Work to be completed: Where a line of the records contains the word "Table", show that line.

--- START ---

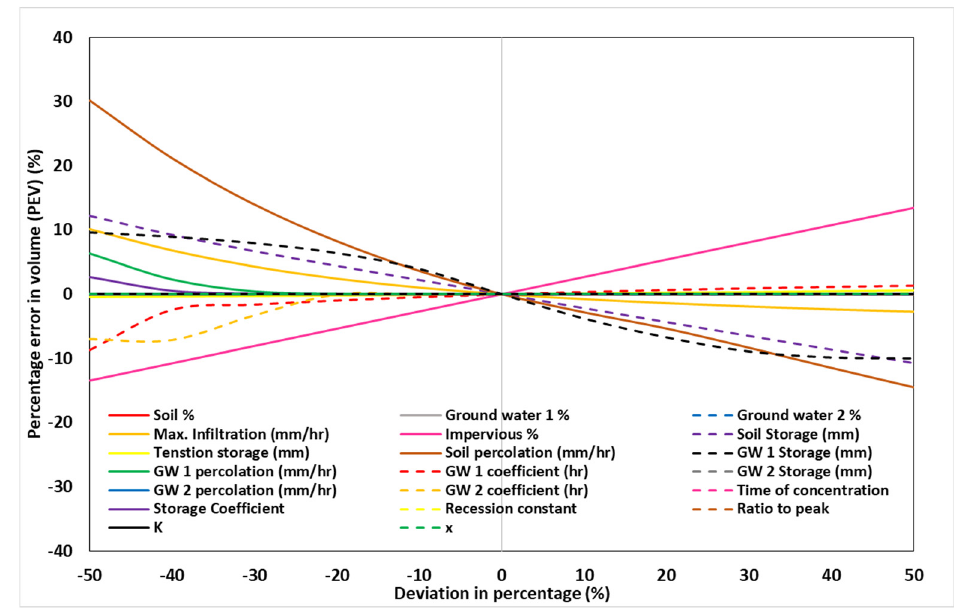
Figure 3. Sensitivity analysis of the HEC-HMS model for the calibration period (2007-2010).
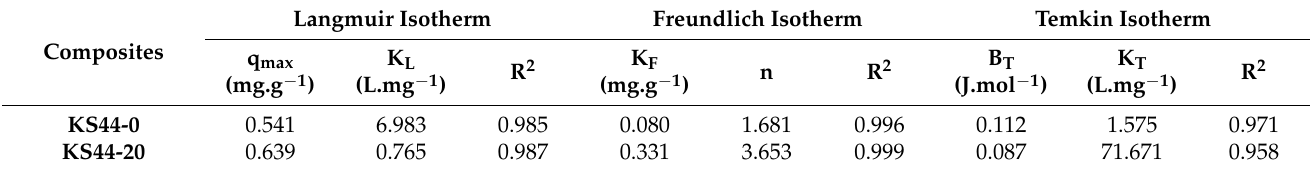
Table 4. Langmuir, Freundlich and Temkin isotherm model parameters for RhB adsorption on KS44-0 and KS44-20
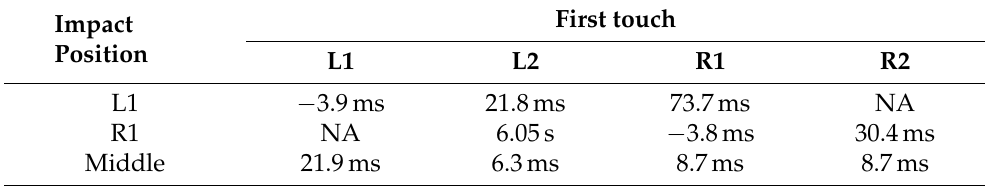
Figure 16. Matrix sensor tests with different impact points by changing sensor position. Table 4. First touch identification for matrix sensor using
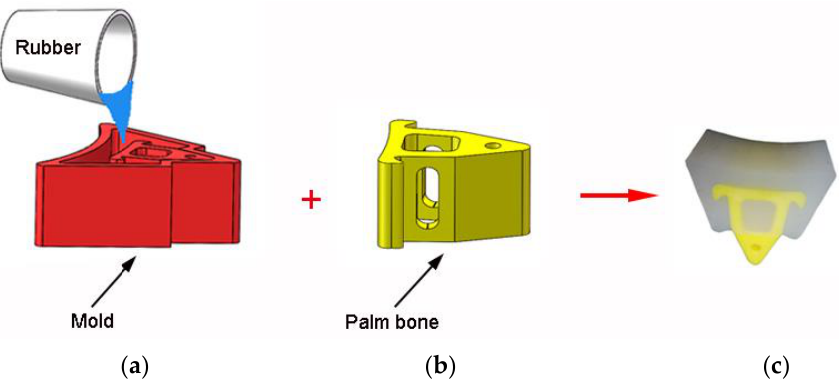
Figure 4. Gripper palm. ( a ) Filled with silicone gel; ( b ) palm fabrication; ( c ) palm physical assembly.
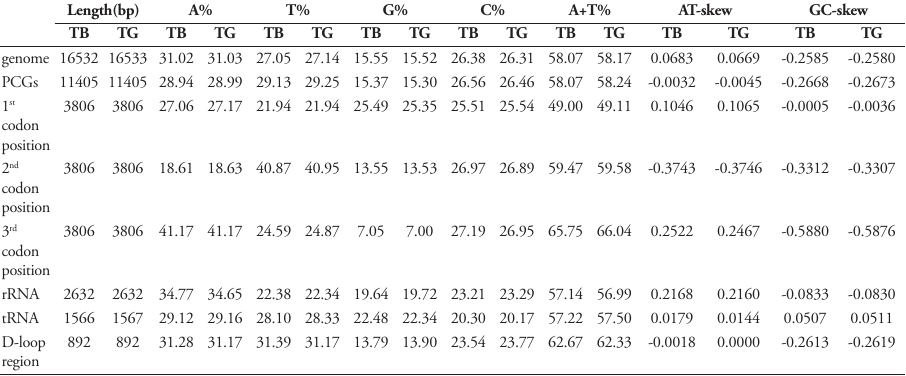
Table 2. Nucleotide composition of the mitochondrial genomes of T. brachyrhabdion (TB) and T . gracilis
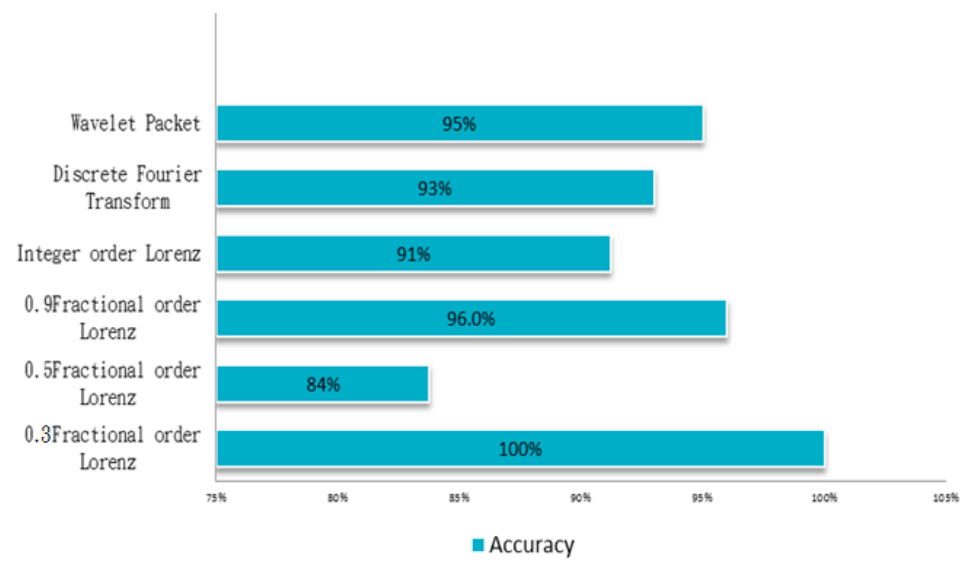
Figure 11. The diagnostic accuracy obtained with each different method.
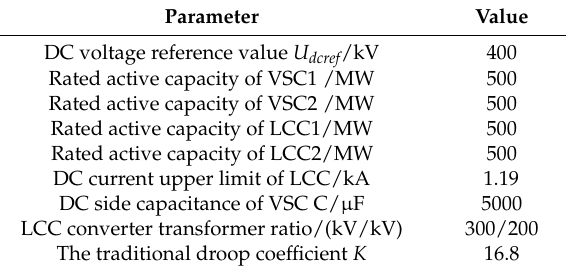
Table 1. Parameters of the simulation system.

--- END ---

Result:
Table 4. Langmuir, Freundlich and Temkin isotherm model parameters for RhB adsorption on KS44-0 and KS44-20
Figure 16. Matrix sensor tests with different impact points by changing sensor position. Table 4. First touch identification for matrix sensor using
Table 2. Nucleotide composition of the mitochondrial genomes of T. brachyrhabdion (TB) and T . gracilis
Table 1. Parameters of the simulation system.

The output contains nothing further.